I had a nemesis in elementary school. Two of them--they were twins. Dana and Danielle. They lived up the street from me. We both had gerbils and guinea pigs. They got bored with theirs and released them into the little public creek that separated our sides of the street. My parents helped my brother and I construct little wooden houses for our guinea pigs--we sat their drawing up plans and nailing them together, with special trips to Home Depot. They boasted about their parents' money. I didn't notice. Like me, Dana and Danielle were tomboys--always climbing the trees and obsessed with winning all of the games in gym class. i got injured a lot. they loved that. They had short brown hair and I had long fuzzy blonde hair. They were mean, I was "kill-em-with-kindness." They were loud and i was mute. I was easy to pick on, but forcefully strong when it came to winning an argument through my accomplishments. They made fun of me for being in the smart classes and countless other aspects of school life. I always knew that I was above them so i never really let it bother me. But there was one day in fourth grade that something that they said--after all the bullying and name-calling and elegant tough skin that I maintained--they won. It got to me.

We were waiting in line to leave, and Dana started talking about belly buttons. I was paranoid because my belly button had a little slit in the middle--as if it were a little phillips screw at the inside of it. It was technically an "innie" with a tiny tiny bit of "outie" at the bottom--or at least i remember thinking of it that way when i was little. I don't know what it was about my belly button that made me so insecure; I was a little ballerina ski racer, with a mini-six pack, and I hated bikinis. Dana went around and asked people what kind of belly button they had, asking people to lift up their shirts. It was mortifying. As she approached me i could feel my cheeks ignite in fire and my voice started to knot up. There standing in front of me, with a scowl on her face she just yelled as loud as she could, "outie!" and moved on, without even lifting up my shirt. My elementary school crush--lets say Jessie here--was standing right next to me, and i remember wanting to curl up right there on the ground. I don't know what made me so upset--the fact that she only said that to embarass me, one of many little jealous jibes that had previously amused me. Or maybe it was because she had not even given me a chance to act confident, or to lift up my own shirt, or to resist her orders at all. IT was the whole process--the giving in to her bullying that made me cry for the rest of the day, like the little wimp that I hated to be. Outtie's as they were called, were not even a big deal--but to me, it was this little button that set me off in a spin of self-hatred.

**Record set:**
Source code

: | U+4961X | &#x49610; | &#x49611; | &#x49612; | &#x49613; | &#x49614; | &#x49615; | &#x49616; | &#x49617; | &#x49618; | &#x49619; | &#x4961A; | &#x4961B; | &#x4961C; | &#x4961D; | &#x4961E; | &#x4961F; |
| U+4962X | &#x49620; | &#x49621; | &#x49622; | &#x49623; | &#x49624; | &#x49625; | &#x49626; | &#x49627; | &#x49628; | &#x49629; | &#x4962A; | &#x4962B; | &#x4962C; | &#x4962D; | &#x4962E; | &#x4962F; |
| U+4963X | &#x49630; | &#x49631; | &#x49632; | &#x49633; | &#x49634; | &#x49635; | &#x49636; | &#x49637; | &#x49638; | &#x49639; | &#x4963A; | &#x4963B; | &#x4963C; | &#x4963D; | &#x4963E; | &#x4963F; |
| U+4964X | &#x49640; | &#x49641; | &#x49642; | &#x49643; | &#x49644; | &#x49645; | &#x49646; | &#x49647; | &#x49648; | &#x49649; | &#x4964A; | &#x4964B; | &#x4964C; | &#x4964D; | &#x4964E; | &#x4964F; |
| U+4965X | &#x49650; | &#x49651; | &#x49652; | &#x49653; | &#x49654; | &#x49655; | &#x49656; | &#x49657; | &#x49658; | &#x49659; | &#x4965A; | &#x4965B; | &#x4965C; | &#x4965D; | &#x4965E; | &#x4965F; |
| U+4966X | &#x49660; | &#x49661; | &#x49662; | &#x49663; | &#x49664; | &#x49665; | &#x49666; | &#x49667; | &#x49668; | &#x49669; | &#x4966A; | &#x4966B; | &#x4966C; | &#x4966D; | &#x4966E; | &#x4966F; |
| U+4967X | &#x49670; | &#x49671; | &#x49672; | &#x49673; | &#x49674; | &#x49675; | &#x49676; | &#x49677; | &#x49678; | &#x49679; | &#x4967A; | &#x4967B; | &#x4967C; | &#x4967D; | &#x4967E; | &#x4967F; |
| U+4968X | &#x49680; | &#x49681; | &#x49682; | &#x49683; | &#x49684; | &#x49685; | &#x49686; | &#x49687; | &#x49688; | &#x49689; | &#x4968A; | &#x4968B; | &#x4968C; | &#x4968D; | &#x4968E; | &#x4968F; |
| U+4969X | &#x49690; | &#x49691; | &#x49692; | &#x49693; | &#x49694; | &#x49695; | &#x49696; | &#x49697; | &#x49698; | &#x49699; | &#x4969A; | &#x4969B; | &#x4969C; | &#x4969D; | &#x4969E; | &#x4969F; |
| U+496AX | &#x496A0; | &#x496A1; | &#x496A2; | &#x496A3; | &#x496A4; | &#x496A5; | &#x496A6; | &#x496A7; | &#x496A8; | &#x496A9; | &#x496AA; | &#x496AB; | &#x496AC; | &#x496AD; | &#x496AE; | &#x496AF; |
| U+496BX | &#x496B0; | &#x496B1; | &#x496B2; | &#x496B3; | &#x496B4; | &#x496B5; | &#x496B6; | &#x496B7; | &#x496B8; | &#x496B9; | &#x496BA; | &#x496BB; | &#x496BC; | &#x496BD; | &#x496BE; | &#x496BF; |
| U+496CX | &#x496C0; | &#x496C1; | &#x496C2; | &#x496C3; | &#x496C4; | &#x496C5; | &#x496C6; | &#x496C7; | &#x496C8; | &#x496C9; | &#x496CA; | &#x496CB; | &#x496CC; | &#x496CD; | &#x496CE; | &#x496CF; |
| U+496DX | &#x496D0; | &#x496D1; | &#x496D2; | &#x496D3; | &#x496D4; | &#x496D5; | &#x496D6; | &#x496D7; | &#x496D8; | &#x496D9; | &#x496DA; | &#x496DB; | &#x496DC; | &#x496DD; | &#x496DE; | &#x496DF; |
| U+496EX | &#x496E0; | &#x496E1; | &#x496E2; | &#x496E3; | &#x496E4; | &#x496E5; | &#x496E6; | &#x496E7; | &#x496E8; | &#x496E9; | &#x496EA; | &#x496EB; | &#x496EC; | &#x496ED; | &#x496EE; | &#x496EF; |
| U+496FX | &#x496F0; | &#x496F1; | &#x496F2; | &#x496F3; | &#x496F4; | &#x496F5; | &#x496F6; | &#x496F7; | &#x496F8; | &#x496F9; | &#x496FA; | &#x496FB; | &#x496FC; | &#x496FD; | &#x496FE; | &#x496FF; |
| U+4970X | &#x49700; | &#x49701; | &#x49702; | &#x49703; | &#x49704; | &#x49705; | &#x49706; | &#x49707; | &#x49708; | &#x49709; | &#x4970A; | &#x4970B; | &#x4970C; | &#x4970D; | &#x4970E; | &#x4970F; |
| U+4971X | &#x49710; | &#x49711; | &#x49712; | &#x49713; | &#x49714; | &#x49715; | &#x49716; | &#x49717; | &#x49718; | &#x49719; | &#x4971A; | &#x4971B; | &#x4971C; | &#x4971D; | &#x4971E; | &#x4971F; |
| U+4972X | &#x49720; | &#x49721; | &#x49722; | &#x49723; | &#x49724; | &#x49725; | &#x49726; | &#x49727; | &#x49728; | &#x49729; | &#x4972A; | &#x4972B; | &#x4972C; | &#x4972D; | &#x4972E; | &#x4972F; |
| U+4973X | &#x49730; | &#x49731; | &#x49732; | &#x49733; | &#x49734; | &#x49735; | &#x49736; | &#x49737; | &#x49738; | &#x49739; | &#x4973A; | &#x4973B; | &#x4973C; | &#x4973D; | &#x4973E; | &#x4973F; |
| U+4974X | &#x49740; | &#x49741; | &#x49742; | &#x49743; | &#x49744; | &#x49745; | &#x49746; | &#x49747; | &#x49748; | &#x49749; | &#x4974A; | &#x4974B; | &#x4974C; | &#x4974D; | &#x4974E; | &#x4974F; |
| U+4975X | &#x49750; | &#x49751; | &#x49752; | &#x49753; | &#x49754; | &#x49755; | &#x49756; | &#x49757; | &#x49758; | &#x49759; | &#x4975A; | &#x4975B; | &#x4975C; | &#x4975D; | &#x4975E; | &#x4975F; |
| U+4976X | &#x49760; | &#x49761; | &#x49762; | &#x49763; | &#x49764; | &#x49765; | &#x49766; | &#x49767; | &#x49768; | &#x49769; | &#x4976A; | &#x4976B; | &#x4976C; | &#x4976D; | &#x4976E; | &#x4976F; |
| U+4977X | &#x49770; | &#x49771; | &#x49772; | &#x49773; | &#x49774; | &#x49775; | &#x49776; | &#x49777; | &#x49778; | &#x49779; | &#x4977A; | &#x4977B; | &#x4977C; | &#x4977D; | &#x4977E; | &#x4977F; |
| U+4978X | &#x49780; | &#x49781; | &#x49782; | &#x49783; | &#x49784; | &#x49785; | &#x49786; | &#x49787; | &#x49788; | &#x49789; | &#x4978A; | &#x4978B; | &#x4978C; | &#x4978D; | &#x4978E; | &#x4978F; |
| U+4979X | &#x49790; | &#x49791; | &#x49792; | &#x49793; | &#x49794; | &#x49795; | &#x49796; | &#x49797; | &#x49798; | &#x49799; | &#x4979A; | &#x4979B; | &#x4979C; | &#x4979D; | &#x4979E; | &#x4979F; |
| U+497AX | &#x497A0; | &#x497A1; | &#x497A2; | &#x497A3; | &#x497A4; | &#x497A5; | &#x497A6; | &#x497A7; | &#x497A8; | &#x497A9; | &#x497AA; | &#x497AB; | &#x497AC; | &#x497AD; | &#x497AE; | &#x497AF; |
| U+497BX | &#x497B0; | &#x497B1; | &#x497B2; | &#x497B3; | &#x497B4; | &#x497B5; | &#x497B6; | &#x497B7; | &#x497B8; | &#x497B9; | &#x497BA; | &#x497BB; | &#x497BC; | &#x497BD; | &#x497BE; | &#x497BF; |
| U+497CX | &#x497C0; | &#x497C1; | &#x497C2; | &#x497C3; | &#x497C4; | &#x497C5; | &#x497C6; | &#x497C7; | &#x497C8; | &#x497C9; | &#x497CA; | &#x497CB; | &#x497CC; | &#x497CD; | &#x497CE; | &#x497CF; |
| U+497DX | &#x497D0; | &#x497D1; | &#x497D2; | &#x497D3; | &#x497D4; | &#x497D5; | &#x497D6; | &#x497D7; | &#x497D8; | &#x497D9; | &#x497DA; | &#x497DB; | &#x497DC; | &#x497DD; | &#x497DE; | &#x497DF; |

**Exercise:**
Please answer these questions on the childhood bullying essay:
(a) What did Dana and Danielle do with their gerbils and guinea pigs after they got bored with them?
(b) In what grade did the belly button incident happen?
(c) What word did Dana yell at the narrator in line?
The records come from a separate source.

**The answer:**
(a) They released them into the little public creek that separated the two sides of the street.
(b) Fourth grade.
(c) "Outie!"